Abstract
An ever growing number of reports on graft rejection and/or failure even with good HLA matches have highlighted an important role of non-HLA antigens in influencing allograft immunity. The list of non-HLA antigens that have been implicated in graft rejection in different types of organ transplantation has already grown long. Of these, the Major Histocompatibility Complex class I chain-related molecule A (MICA) is one of the most polymorphic and extensively studied non-HLA antigenic targets especially in the kidney transplantation. Humoral response to MICA antigens has repeatedly been associated with lower graft survival and an increased risk of acute and chronic rejection following kidney and liver transplantation with few studies showing conflicting results. Although there are clear indications of MICA antibodies being associated with adverse graft outcome, a definitive consensus on this relationship has not been arrived yet. Furthermore, only a few studies have dealt with the impact of MICA donor-specific antibodies as compared to those that are not donor specific on graft outcome. In addition to the membrane bound form, a soluble isoform of MICA (sMICA), which has the potential to engage the natural killer cell-activating receptor NKG2D resulting in endocytosis and degradation of receptor–ligand interaction complex leading to suppression of NKG2D-mediated host innate immunity, has been a subject of intense discussion.
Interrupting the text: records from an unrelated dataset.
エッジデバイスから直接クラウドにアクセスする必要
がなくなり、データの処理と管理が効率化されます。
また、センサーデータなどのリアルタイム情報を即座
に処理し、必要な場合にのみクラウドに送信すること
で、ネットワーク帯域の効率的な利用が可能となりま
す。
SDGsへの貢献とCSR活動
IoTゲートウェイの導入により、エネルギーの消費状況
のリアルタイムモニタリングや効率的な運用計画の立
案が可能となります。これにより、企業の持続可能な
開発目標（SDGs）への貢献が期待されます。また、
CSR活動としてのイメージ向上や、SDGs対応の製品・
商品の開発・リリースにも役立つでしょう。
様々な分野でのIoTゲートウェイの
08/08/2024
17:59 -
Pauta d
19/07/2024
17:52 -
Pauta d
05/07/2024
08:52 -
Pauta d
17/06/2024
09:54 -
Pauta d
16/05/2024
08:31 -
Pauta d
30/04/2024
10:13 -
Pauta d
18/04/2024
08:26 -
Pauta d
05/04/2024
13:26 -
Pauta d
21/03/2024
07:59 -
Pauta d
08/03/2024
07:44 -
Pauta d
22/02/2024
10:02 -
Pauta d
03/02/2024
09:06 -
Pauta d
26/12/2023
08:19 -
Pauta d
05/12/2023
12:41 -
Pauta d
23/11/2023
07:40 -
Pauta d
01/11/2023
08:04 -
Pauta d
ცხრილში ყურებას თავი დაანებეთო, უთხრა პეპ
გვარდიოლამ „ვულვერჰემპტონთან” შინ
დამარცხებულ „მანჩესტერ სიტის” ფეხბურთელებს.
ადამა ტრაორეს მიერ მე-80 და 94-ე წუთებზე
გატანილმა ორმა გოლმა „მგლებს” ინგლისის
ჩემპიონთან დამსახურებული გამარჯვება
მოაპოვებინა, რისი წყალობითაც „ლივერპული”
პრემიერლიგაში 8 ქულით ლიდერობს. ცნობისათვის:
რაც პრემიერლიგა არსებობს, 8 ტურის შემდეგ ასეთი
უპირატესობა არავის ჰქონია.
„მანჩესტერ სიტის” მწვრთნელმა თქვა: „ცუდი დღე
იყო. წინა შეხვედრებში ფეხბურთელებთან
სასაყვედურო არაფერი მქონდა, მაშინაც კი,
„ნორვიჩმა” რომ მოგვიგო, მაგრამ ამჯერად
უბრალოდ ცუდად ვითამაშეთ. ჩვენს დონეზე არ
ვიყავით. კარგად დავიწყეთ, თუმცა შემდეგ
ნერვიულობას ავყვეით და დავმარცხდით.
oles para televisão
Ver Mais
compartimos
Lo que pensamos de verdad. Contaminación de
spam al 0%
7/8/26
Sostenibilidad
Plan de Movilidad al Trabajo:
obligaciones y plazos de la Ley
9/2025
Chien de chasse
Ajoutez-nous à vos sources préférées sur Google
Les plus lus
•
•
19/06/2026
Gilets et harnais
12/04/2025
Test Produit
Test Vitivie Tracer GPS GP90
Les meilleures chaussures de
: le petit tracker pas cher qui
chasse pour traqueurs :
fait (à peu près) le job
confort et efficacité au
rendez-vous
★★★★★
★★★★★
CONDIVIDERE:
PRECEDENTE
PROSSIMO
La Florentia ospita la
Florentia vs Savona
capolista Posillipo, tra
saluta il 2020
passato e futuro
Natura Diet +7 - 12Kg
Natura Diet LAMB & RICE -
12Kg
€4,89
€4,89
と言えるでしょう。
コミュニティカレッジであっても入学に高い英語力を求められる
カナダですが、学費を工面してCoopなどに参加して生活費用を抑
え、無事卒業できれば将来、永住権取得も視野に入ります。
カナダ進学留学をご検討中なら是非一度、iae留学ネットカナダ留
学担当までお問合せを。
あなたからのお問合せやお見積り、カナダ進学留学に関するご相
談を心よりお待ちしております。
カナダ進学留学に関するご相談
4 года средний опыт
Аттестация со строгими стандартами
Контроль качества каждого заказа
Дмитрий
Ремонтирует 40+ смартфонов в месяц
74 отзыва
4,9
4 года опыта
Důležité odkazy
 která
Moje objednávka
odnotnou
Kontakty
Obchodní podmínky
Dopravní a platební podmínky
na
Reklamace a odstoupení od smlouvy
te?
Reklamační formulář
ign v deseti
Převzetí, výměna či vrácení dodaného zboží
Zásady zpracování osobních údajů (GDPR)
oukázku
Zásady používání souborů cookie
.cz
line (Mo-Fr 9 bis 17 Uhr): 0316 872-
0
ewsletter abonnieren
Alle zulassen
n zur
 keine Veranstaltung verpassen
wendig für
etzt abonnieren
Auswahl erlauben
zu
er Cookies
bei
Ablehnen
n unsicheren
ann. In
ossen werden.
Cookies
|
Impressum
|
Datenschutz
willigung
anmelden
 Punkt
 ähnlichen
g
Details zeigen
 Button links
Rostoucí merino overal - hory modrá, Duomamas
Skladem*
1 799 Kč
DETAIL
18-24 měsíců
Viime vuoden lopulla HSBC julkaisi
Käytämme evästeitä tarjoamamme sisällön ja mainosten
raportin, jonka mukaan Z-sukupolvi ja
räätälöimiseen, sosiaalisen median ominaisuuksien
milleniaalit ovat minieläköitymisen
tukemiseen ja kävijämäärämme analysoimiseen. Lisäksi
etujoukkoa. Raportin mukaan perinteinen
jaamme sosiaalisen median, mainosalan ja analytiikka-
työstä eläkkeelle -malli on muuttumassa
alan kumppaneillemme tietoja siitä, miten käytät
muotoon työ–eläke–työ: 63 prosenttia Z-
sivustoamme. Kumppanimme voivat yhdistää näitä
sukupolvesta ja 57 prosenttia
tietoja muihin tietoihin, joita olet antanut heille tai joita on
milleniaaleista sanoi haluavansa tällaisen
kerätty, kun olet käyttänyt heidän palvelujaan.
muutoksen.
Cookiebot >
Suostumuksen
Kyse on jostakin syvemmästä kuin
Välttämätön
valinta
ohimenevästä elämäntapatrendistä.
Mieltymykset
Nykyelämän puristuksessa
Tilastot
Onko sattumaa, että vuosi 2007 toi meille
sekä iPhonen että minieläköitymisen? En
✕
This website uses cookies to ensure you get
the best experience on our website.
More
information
Most studies on sMICA have been directed toward understanding their influence on tumor growth, with limited literature focusing its role in transplant biology. Furthermore, a unique dimorphism (methionine to valine) at position 129 in the α2 domain categorizes MICA alleles into strong (MICA-129 met) and weak (MICA-129 val) binders of NKG2D receptor depending on whether they have methionine or valine at this position. Although the implications of MICA 129 dimorphism have been highlighted in hematopoietic stem cell transplantation, its role in solid organ transplantation is yet to be explored. This review summarizes the currently available information on MICA antibodies, soluble MICA, and MICA-129 dimorphism in a setting of solid organ transplantation.
Highlights
The Major Histocompatibility Complex (MHC) class I-related chain genes A and B (MICA and MICB) are a new family of proteins encoded within the human HLA class I genes, first described in 1994 by two independent groups of researchers [1, 2]
Only a few studies have dealt with the impact of MICA-donor-specific antibodies (DSA) as compared to those that are NDSA on graft outcome
Two factors are important while analyzing the role of MICA antibodies: (i) currently employed pretransplant crossmatch procedures are not sensitive enough to detect MICA DSA and (ii) the currently used immunosuppressants for induction and maintenance may not be effective in suppressing the immune response against MICA antigens because they are all directed at suppression of T cell response albeit through different mechanisms
Summary
The Major Histocompatibility Complex (MHC) class I-related chain genes A and B (MICA and MICB) are a new family of proteins encoded within the human HLA class I genes, first described in 1994 by two independent groups of researchers [1, 2]. Following the first demonstration of the expression of MICA antigens on endothelial cells [10], attention was directed toward investigating the possibility of these molecules being a target for graft destruction in solid organ transplantation. In a study on 139 renal allograft recipients, Sumitran-Holgersson et al [40] showed a significant correlation of MICA antibodies with graft loss.